“Why, now she’s on the other tack!” exclaimed Sikes, turning a look of excessive surprise on his companion.
Fagin nodded to him to take no further notice just then; and, in a few minutes, the girl subsided into her accustomed demeanour. Whispering Sikes that there was no fear of her relapsing, Fagin took up his hat and bade him good-night. He paused when he reached the room-door, and looking round, asked if somebody would light him down the dark stairs.

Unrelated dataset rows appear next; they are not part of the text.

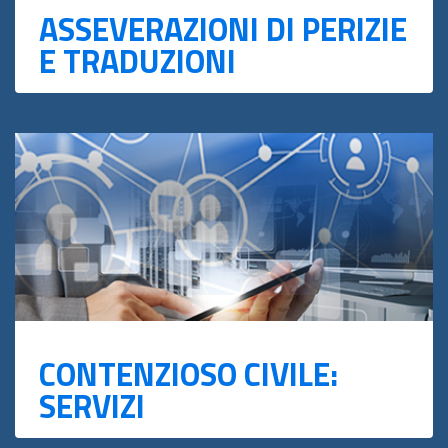
ASSEVERAZIONI DI PERIZIE
E TRADUZIONI
CONTENZIOSO CIVILE:
SERVIZI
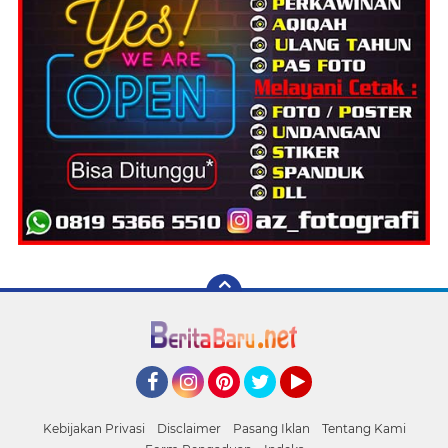
Facebook
Instagram
Pinterest
Twitter
YouTube
Kebijakan Privasi
Disclaimer
Pasang Iklan
Tentang Kami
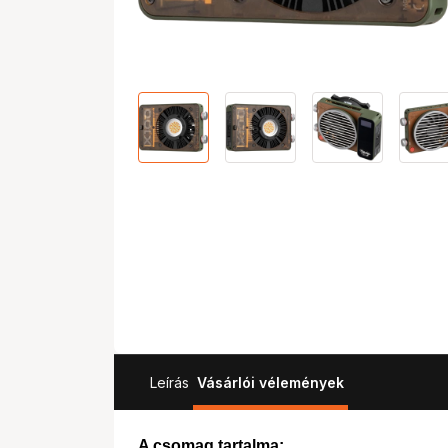
Leírás
Vásárlói vélemények
A csomag tartalma:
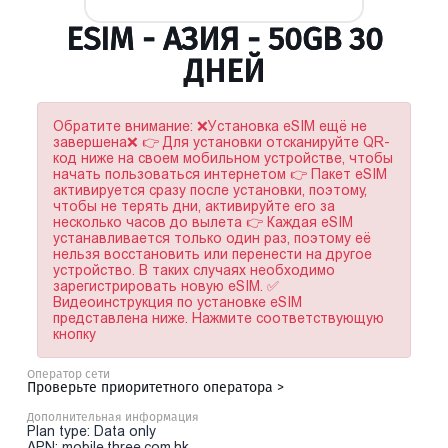
ESIM - АЗИЯ - 50GB 30
ДНЕЙ
Обратите внимание: ❌Установка eSIM ещё не
завершена❌ 👉 Для установки отсканируйте QR-
код ниже на своем мобильном устройстве, чтобы
начать пользоваться интернетом 👉 Пакет eSIM
активируется сразу после установки, поэтому,
чтобы не терять дни, активируйте его за
несколько часов до вылета 👉 Каждая eSIM
устанавливается только один раз, поэтому её
нельзя восстановить или перенести на другое
устройство. В таких случаях необходимо
зарегистрировать новую eSIM. ✅
Видеоинструкция по установке eSIM
представлена ниже. Нажмите соответствующую
кнопку
Оператор сети
Проверьте приоритетного оператора >
Дополнительная информация
Plan type: Data only
APN: mobile.three.com.hk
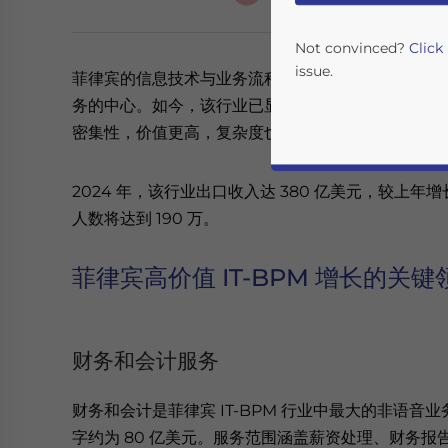
Not convinced?
Click
issue.
菲律宾的信息技术与业务流程管理（IT-BPM）行
务的中心。如今，该行业已显著拓展至金融、医疗保
密集性，价值更高，复杂度也大幅提升。
2024 年，该行业出口收入达 380 亿美元，较上年增长
人数将达到 190 万。
菲律宾高价值 IT-BPM 增长的关键
Yes, I have read the
P
- case se
财务和会计服务
财务和会计是菲律宾 IT-BPM 行业中最大的非语音业
字约为 80 亿美元。服务范围涵盖薪资处理、财务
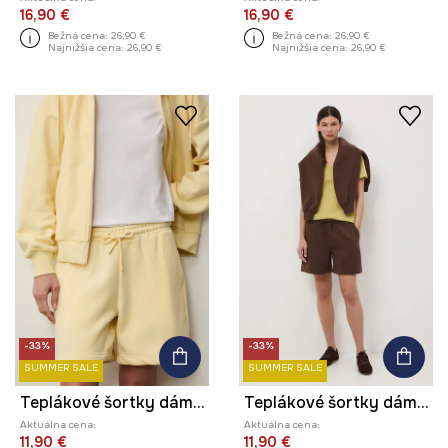
16,90 €
16,90 €
Bežná cena:
26,90 €
Bežná cena:
26,90 €
Najnižšia cena:
26,90 €
Najnižšia cena:
26,90 €
-33%
-33%
SUMMER SALE
SUMMER SALE
Teplákové šortky dámske
Teplákové šortky dámske
Aktuálna cena:
Aktuálna cena:
11,90 €
11,90 €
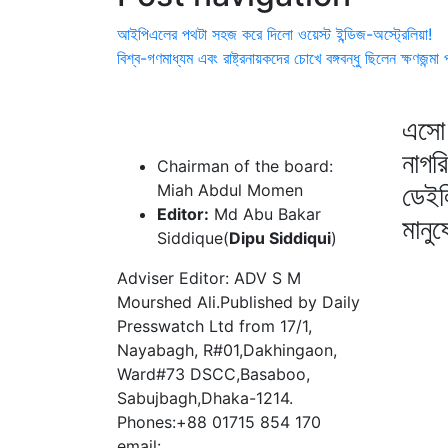
আইপিএলের পথটা সহজ করে দিলো ওয়েস্ট ইন্ডিজ-অস্ট্রেলিয়া!
বিশ্ব-গণমাধ্যম এবং রাষ্ট্রনায়কদের চোখে বঙ্গবন্ধু ছিলেন ক্ষণজন্মা প
এসো 
নাগর
Chairman of the board:
ডেইল
Miah Abdul Momen
Editor:
Md Abu Bakar
মানু
Siddique(
Dipu Siddiqui
)
Adviser Editor: ADV S M
Mourshed Ali.Published by Daily
Presswatch Ltd from 17/1,
Nayabagh, R#01,Dakhingaon,
Ward#73 DSCC,Basaboo,
Sabujbagh,Dhaka-1214.
Phones:+88 01715 854 170
email:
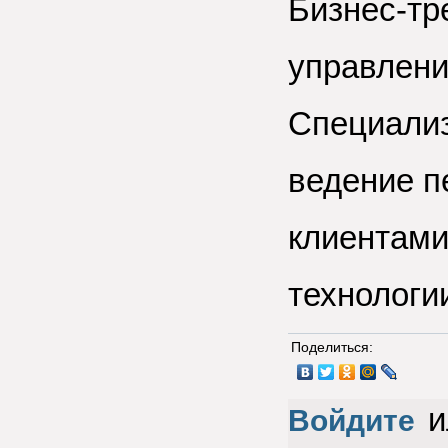
Бизнес-тр
управлению
Специализ
ведение п
клиентами
технологи
Поделиться:
и
Войдите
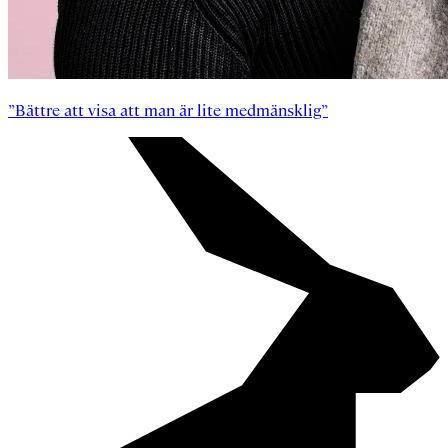
”Bättre att visa att man är lite medmänsklig”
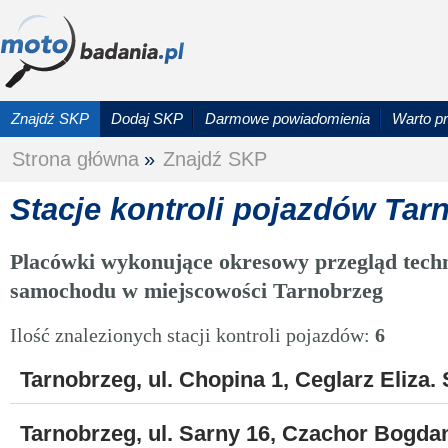
Znajdź SKP
Dodaj SKP
Darmowe powiadomienia
Warto p
Strona główna
»
Znajdź SKP
Stacje kontroli pojazdów Tar
Placówki wykonujące okresowy przegląd techn
samochodu w miejscowości Tarnobrzeg
Ilość znalezionych stacji kontroli pojazdów:
6
Tarnobrzeg, ul. Chopina 1, Ceglarz Eliza.
Tarnobrzeg, ul. Sarny 16, Czachor Bogda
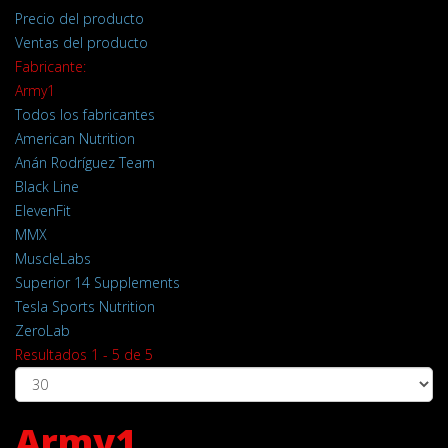
Precio del producto
Ventas del producto
Fabricante:
Army1
Todos los fabricantes
American Nutrition
Anán Rodríguez Team
Black Line
ElevenFit
MMX
MuscleLabs
Superior 14 Supplements
Tesla Sports Nutrition
ZeroLab
Resultados 1 - 5 de 5
Army1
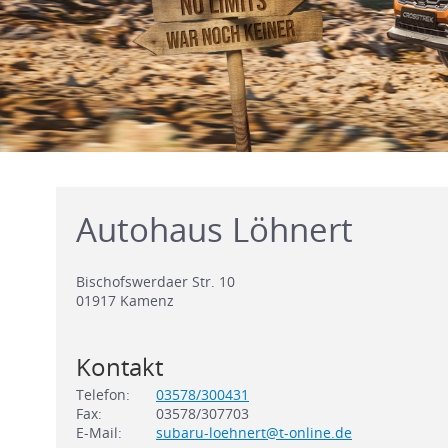
Autohaus Löhnert
Bischofswerdaer Str. 10
01917
Kamenz
Kontakt
Telefon:
03578/300431
Fax:
03578/307703
E-Mail:
subaru-loehnert@t-online.de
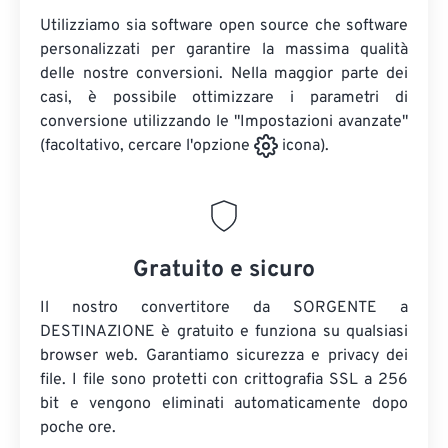
Utilizziamo sia software open source che software
personalizzati per garantire la massima qualità
delle nostre conversioni. Nella maggior parte dei
casi, è possibile ottimizzare i parametri di
conversione utilizzando le "Impostazioni avanzate"
(facoltativo, cercare l'opzione
icona).
Gratuito e sicuro
Il nostro convertitore da SORGENTE a
DESTINAZIONE è gratuito e funziona su qualsiasi
browser web. Garantiamo sicurezza e privacy dei
file. I file sono protetti con crittografia SSL a 256
bit e vengono eliminati automaticamente dopo
poche ore.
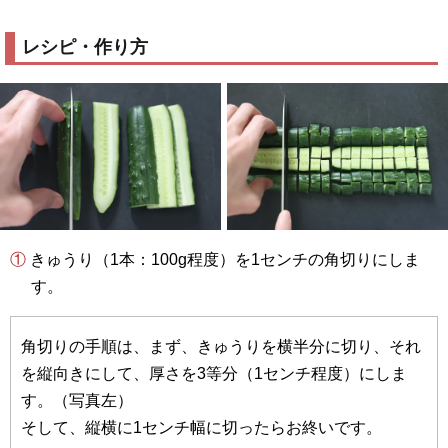
レシピ・作り方
① きゅうり（1本：100g程度）を1センチの角切りにしま
す。
角切りの手順は、まず、きゅうりを横半分に切り、それ
を縦向きにして、厚さを3等分（1センチ程度）にしま
す。（写真左）
そして、縦横に1センチ幅に切ったらお終いです。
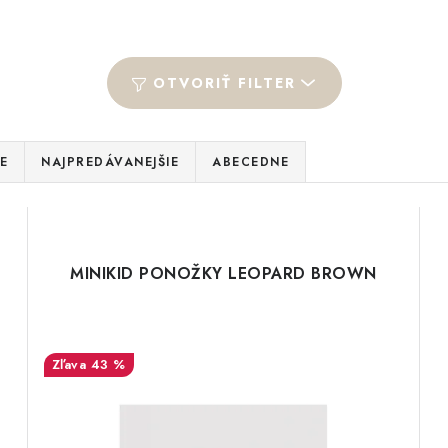
OTVORIŤ FILTER
E
NAJPREDÁVANEJŠIE
ABECEDNE
MINIKID PONOŽKY LEOPARD BROWN
43 %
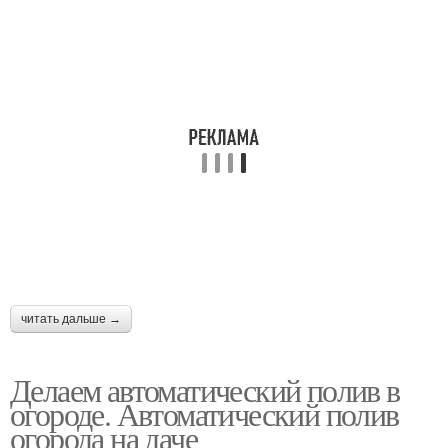
читать дальше →
Делаем автоматический полив в
огороде. Автоматический полив
огорода на даче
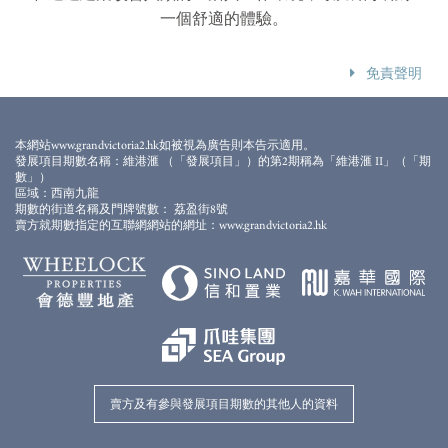
一個舒適的體驗。
免責聲明
資料於2020年10月22日擷取自Rottet Studio網站
(
https://www.rottetstudio.com/about
)，賣方不保證上述網頁是否最新修訂
本網站www.grandvictoria2.hk如被視為廣告則本告示適用。
版及其準確性。
發展項目期數名稱：維港滙 （「發展項目」）的第2期稱為「維港滙 II」（「期
數」）
區域：西南九龍
期數的街道名稱及門牌號數： 荔盈街8號
賣方就期數指定的互聯網網站的網址：www.grandvictoria2.hk
賣方及有參與發展項目期數的其他人的資料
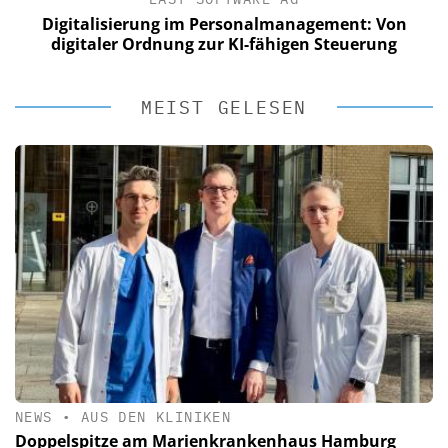
Digitalisierung im Personalmanagement: Von
digitaler Ordnung zur KI-fähigen Steuerung
MEIST GELESEN
NEWS
•
AUS DEN KLINIKEN
Doppelspitze am Marienkrankenhaus Hamburg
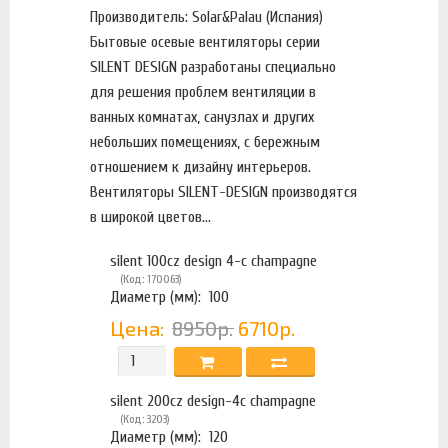
Производитель: Solar&Palau (Испания)
Бытовые осевые вентиляторы серии
SILENT DESIGN разработаны специально
для решения проблем вентиляции в
ванных комнатах, санузлах и других
небольших помещениях, с бережным
отношением к дизайну интерьеров.
Вентиляторы SILENT-DESIGN производятся
в широкой цветов...
silent 100cz design 4-c champagne
(Код: 170063)
Диаметр (мм):
100
Цена:
8950р.
6710р.
silent 200cz design-4c champagne
(Код: 3203)
Диаметр (мм):
120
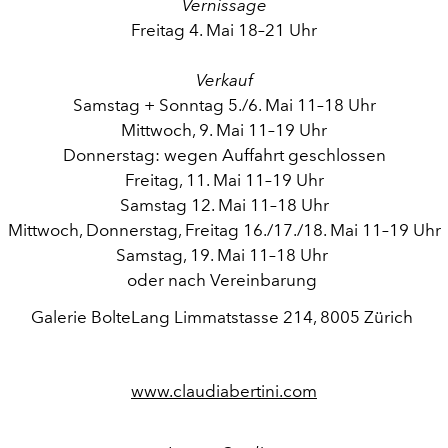
Vernissage
Freitag 4. Mai 18–21 Uhr
Verkauf
Samstag + Sonntag 5./6. Mai 11–18 Uhr
Mittwoch, 9. Mai 11–19 Uhr
Donnerstag: wegen Auffahrt geschlossen
Freitag, 11. Mai 11–19 Uhr
Samstag 12. Mai 11–18 Uhr
Mittwoch, Donnerstag, Freitag 16./17./18. Mai 11–19 Uhr
Samstag, 19. Mai 11–18 Uhr
oder nach Vereinbarung
Galerie BolteLang Limmatstasse 214, 8005 Zürich
www.claudiabertini.com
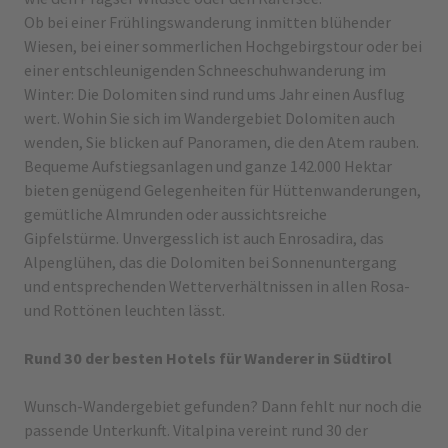
Ob bei einer Frühlingswanderung inmitten blühender
Wiesen, bei einer sommerlichen Hochgebirgstour oder bei
einer entschleunigenden Schneeschuhwanderung im
Winter: Die Dolomiten sind rund ums Jahr einen Ausflug
wert. Wohin Sie sich im Wandergebiet Dolomiten auch
wenden, Sie blicken auf Panoramen, die den Atem rauben.
Bequeme Aufstiegsanlagen und ganze 142.000 Hektar
bieten genügend Gelegenheiten für Hüttenwanderungen,
gemütliche Almrunden oder aussichtsreiche
Gipfelstürme. Unvergesslich ist auch Enrosadira, das
Alpenglühen, das die Dolomiten bei Sonnenuntergang
und entsprechenden Wetterverhältnissen in allen Rosa-
und Rottönen leuchten lässt.
Rund 30 der besten Hotels für Wanderer in Südtirol
Wunsch-Wandergebiet gefunden? Dann fehlt nur noch die
passende Unterkunft. Vitalpina vereint rund 30 der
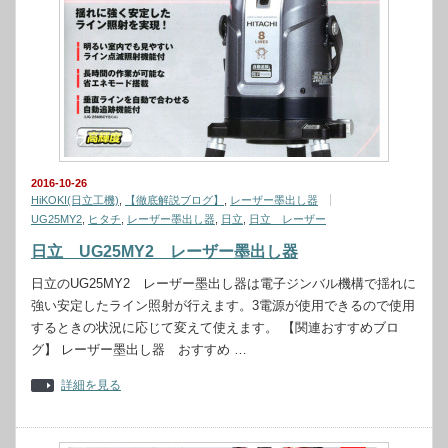
2016-10-26
HiKOKI(日立工機)
,
【徹底解説ブログ】
,
レーザー墨出し器
UG25MY2
,
ヒタチ
,
レーザー墨出し器
,
日立
,
日立 レーザー
日立 UG25MY2 レーザー墨出し器
日立のUG25MY2 レーザー墨出し器は電子ジンバル機構で揺れに
強い安定したライン照射が行えます。3電源が使用できるので使用
するときの状況に応じて変えて使えます。 【関連おすすめブロ
グ】 レーザー墨出し器 おすすめ …
詳細を見る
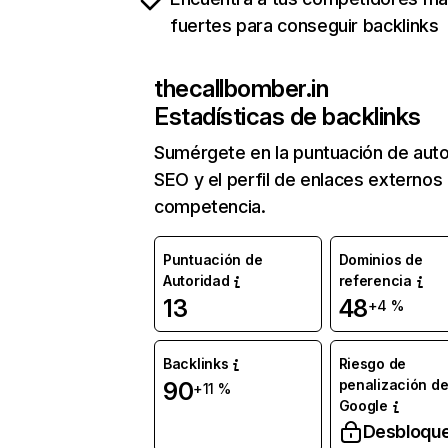
fuertes para conseguir backlinks
thecallbomber.in
Estadísticas de backlinks
Sumérgete en la puntuación de auto
SEO y el perfil de enlaces externos
competencia.
Puntuación de
Dominios de
Autoridad
referencia
13
48
+4 %
Backlinks
Riesgo de
penalización d
90
+11 %
Google
Desbloqu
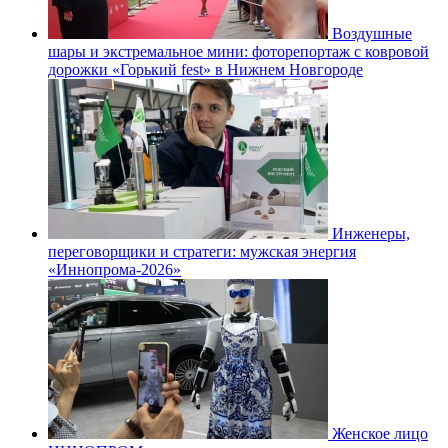
Воздушные
шары и экстремальное мини: фоторепортаж с ковровой
дорожки «Горький fest» в Нижнем Новгороде
Инженеры,
переговорщики и стратеги: мужская энергия
«Иннопрома-2026»
Женское лицо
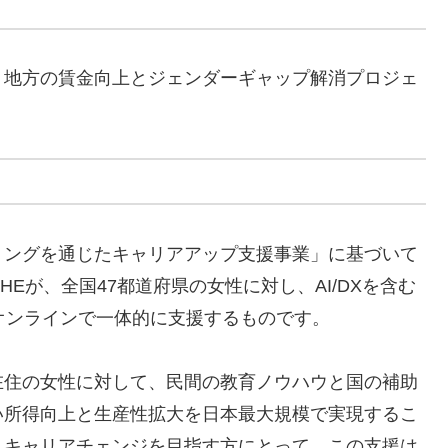
、地方の賃金向上とジェンダーギャップ解消プロジェ
リングを通じたキャリアアップ支援事業」に基づいて
Eが、全国47都道府県の女性に対し、AI/DXを含む
オンラインで一体的に支援するものです。
在住の女性に対して、民間の教育ノウハウと国の補助
い所得向上と生産性拡大を日本最大規模で実現するこ
、キャリアチェンジを目指す方にとって、この支援は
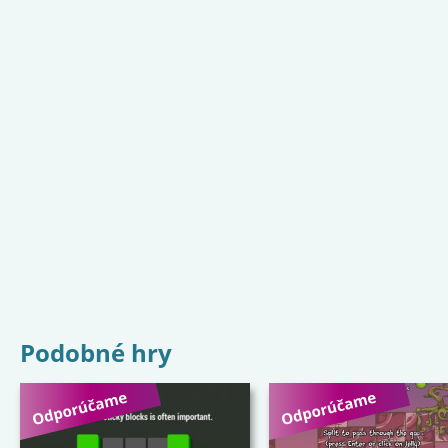
Podobné hry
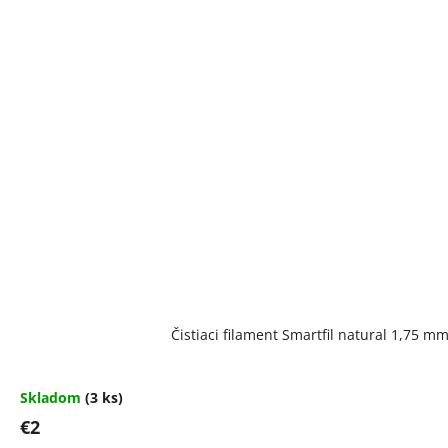
Čistiaci filament Smartfil natural 1,75 m
Skladom
(3 ks)
€2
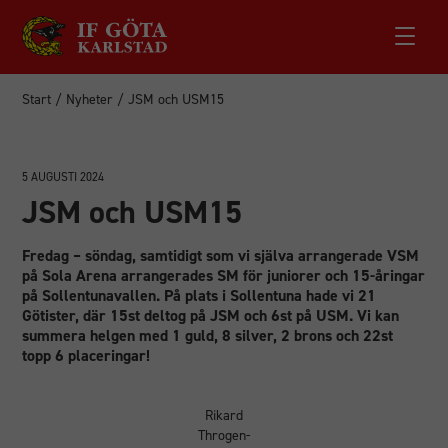
Start
/
Nyheter
/
JSM och USM15
5 AUGUSTI 2024
JSM och USM15
Fredag – söndag, samtidigt som vi själva arrangerade VSM
på Sola Arena arrangerades SM för juniorer och 15-åringar
på Sollentunavallen. På plats i Sollentuna hade vi 21
Götister, där 15st deltog på JSM och 6st på USM. Vi kan
summera helgen med 1 guld, 8 silver, 2 brons och 22st
topp 6 placeringar!
Rikard
Throgen-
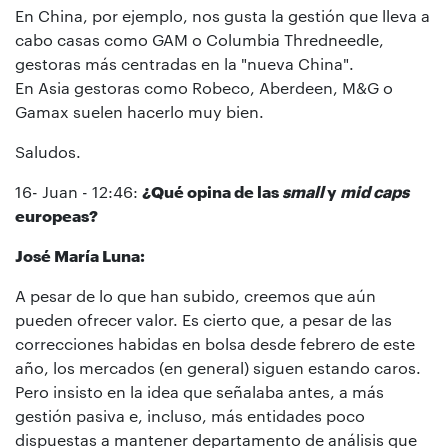
En China, por ejemplo, nos gusta la gestión que lleva a
cabo casas como GAM o Columbia Thredneedle,
gestoras más centradas en la "nueva China".
En Asia gestoras como Robeco, Aberdeen, M&G o
Gamax suelen hacerlo muy bien.
Saludos.
16- Juan - 12:46:
¿
Qué opina de las
small
y
mid caps
europeas?
José María Luna:
A pesar de lo que han subido, creemos que aún
pueden ofrecer valor. Es cierto que, a pesar de las
correcciones habidas en bolsa desde febrero de este
año, los mercados (en general) siguen estando caros.
Pero insisto en la idea que señalaba antes, a más
gestión pasiva e, incluso, más entidades poco
dispuestas a mantener departamento de análisis que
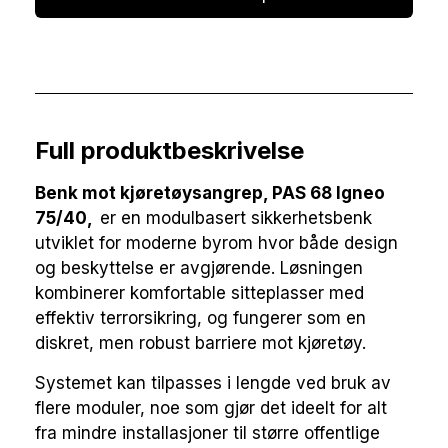
Full produktbeskrivelse
Benk
mot kjøretøysangrep, PAS 68 Igneo
75/40,
er en modulbasert sikkerhetsbenk
utviklet for moderne byrom hvor både design
og beskyttelse er avgjørende. Løsningen
kombinerer komfortable sitteplasser med
effektiv terrorsikring, og fungerer som en
diskret, men robust barriere mot kjøretøy.
Systemet kan tilpasses i lengde ved bruk av
flere moduler, noe som gjør det ideelt for alt
fra mindre installasjoner til større offentlige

“Light him down,” said Sikes, who was filling his pipe. “It’s a pity he should break his neck himself, and disappoint the sight-seers. Show him a light.”
Nancy followed the old man downstairs, with a candle. When they reached the passage, he laid his finger on his lip, and drawing close to the girl, said, in a whisper.
“What is it, Nancy, dear?”
“What do you mean?” replied the girl, in the same tone.
“The reason of all this,” replied Fagin. “If he”—he pointed with his skinny fore-finger up the stairs—“is so hard with you (he’s a brute, Nance, a brute-beast), why don’t you—”
“Well?” said the girl, as Fagin paused, with his mouth almost touching her ear, and his eyes looking into hers.
“No matter just now. We’ll talk of this again. You have a friend in me, Nance; a staunch friend. I have the means at hand, quiet and close. If you want revenge on those that treat you like a dog—like a dog! worse than his dog, for he humours him sometimes—come to me. I say, come to me. He is the mere hound of a day, but you know me of old, Nance.”
“I know you well,” replied the girl, without manifesting the least emotion. “Good-night.”